Ordinary people living extraordinary lives are making a difference. In this article, we look back at the incredible legacy of Dr. Martin Luther King Jr.
Today marks the celebration of Dr. Martin Luther King’s birthday. Born January 15, 1929, the civil rights activist dared to make a difference. He stood face-to-face against racial injustice. He went up against a system of unrighteous bigotry. He faced insurmountable odds. He challenged the views of supremacy and faced indifference of many kinds. He did what he believed was right and he made the difference.
Today people of all races honor Dr. King for his legacy and the principles he inspired. Martin Luther King Day is a federal holiday commemorated as a day of service. This year it falls on Monday, January 21, 2013.
How can an ordinary person make a difference? By focusing on what they believe in and doing what is necessary to make that reality come true. When things get tough, they don’t give up. They are dedicated to the cause. They live by incredible faith.
We can learn from people such as Dr. King by recognizing what they did to make a difference in the world in which they lived.
Dr. Martin Luther King was a man of perseverance. He lived by his faith. During his day, did Dr. King realize he was making such a difference? Did he know then the impact he would have on today’s society?
In part of King’s speech, “I’ve Been to the Mountaintop” he said, “if I were standing at the beginning of time, with the possibility of taking a kind of general and panoramic view of the whole of human history up to now, and the Almighty said to me, "Martin Luther King, which age would you like to live in?" I would take my mental flight by Egypt and I would watch God's children in their magnificent trek from the dark dungeons of Egypt through, or rather across the Red Sea, through the wilderness on toward the Promised Land. And in spite of its magnificence, I wouldn't stop there.”
These are the truths for impacting a society. He saw injustice and didn’t wait for someone else to handle it. He took up his cross for the battle and the battle was won. Today, we are not where we need to be, but we are better than we used to be.

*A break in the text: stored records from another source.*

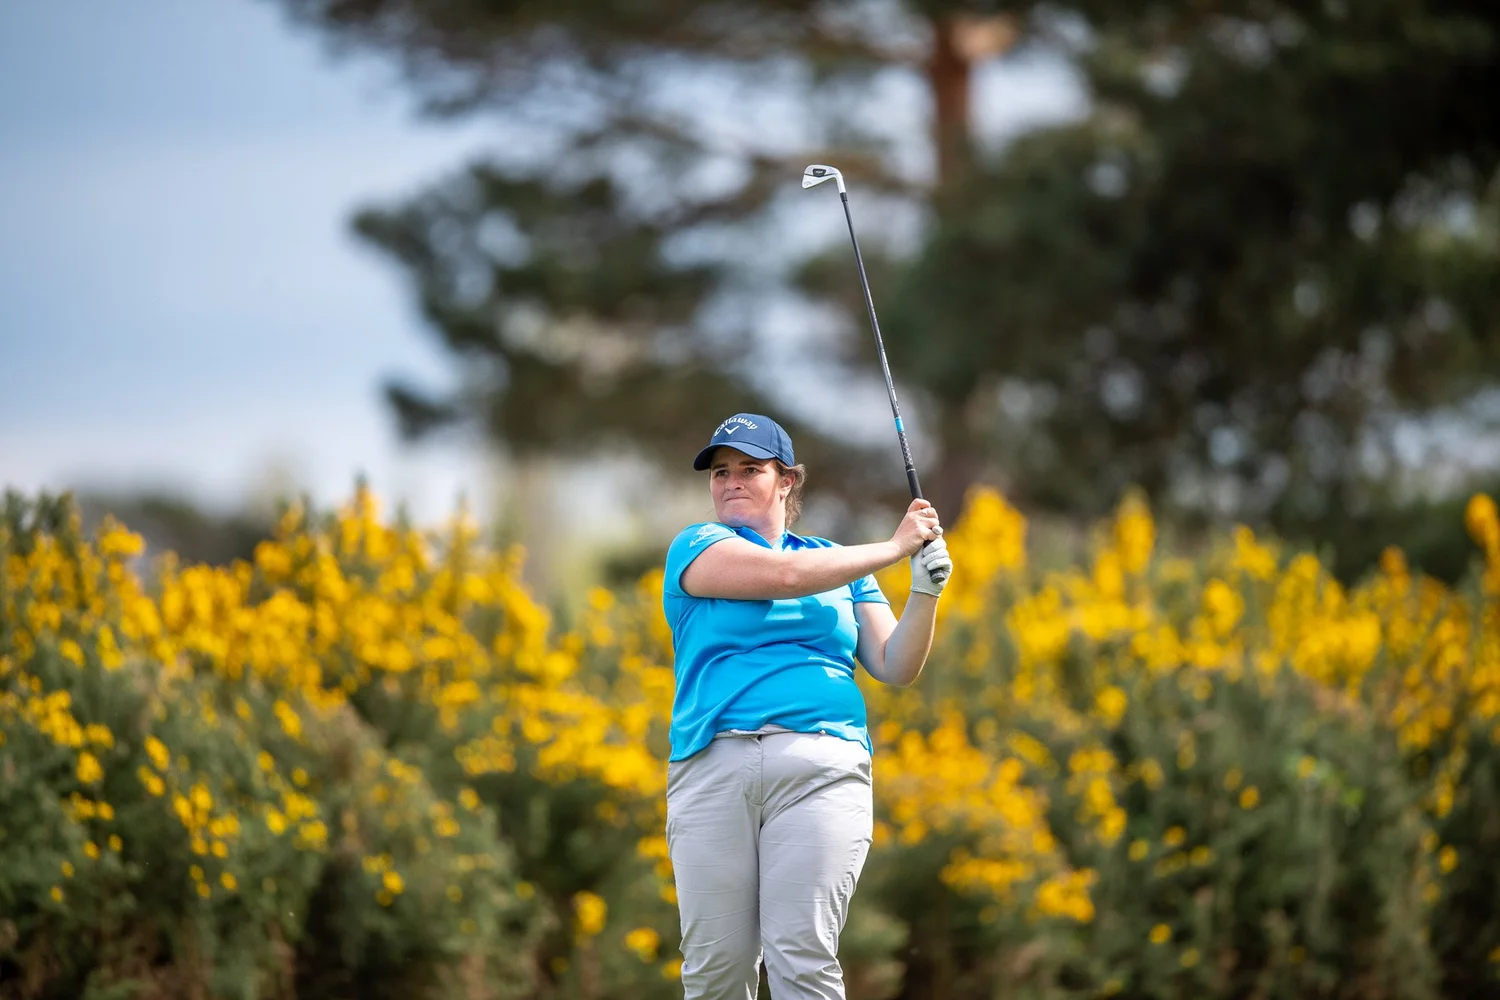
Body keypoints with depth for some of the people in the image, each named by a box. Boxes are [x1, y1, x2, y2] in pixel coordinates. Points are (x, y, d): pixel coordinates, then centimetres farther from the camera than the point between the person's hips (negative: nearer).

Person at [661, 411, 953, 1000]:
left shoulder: (840, 564, 22)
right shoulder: (696, 547, 12)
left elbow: (895, 667, 18)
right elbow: (783, 575, -6)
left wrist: (926, 592, 1)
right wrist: (895, 547, 0)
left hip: (820, 765, 1)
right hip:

In his 1964 acceptance speech for the Nobel Peace Prize, Dr. King said, “I believe that unarmed truth and unconditional love will have the final word in reality. This is why right temporarily defeated is stronger than evil triumphant.”
Dr. King knew.
In his “mountaintop” speech he said, “It's all right to talk about "long white robes over yonder," in all of its symbolism. But ultimately people want some suits and dresses and shoes to wear down here! It's all right to talk about "streets flowing with milk and honey," but God has commanded us to be concerned about the slums down here, and his children who can't eat three square meals a day. It's all right to talk about the new Jerusalem, but one day, God's preacher must talk about the new New York, the new Atlanta, the new Philadelphia, the new Los Angeles, the new Memphis, Tennessee. This is what we have to do.”
Today is the celebration of Dr. Martin Luther King’s 84th birthday. Today we remember what he accomplished in this life.
“Like anybody, I would like to live a long life,” Dr. King said. “Longevity has its place. But I'm not concerned about that now. I just want to do God's will. And He's allowed me to go up to the mountain. And I've looked over. And I've seen the Promised Land. I may not get there with you. But I want you to know tonight, that we, as a people, will get to the Promised Land!”
Dr. King fought the good fight. He was one that made a difference.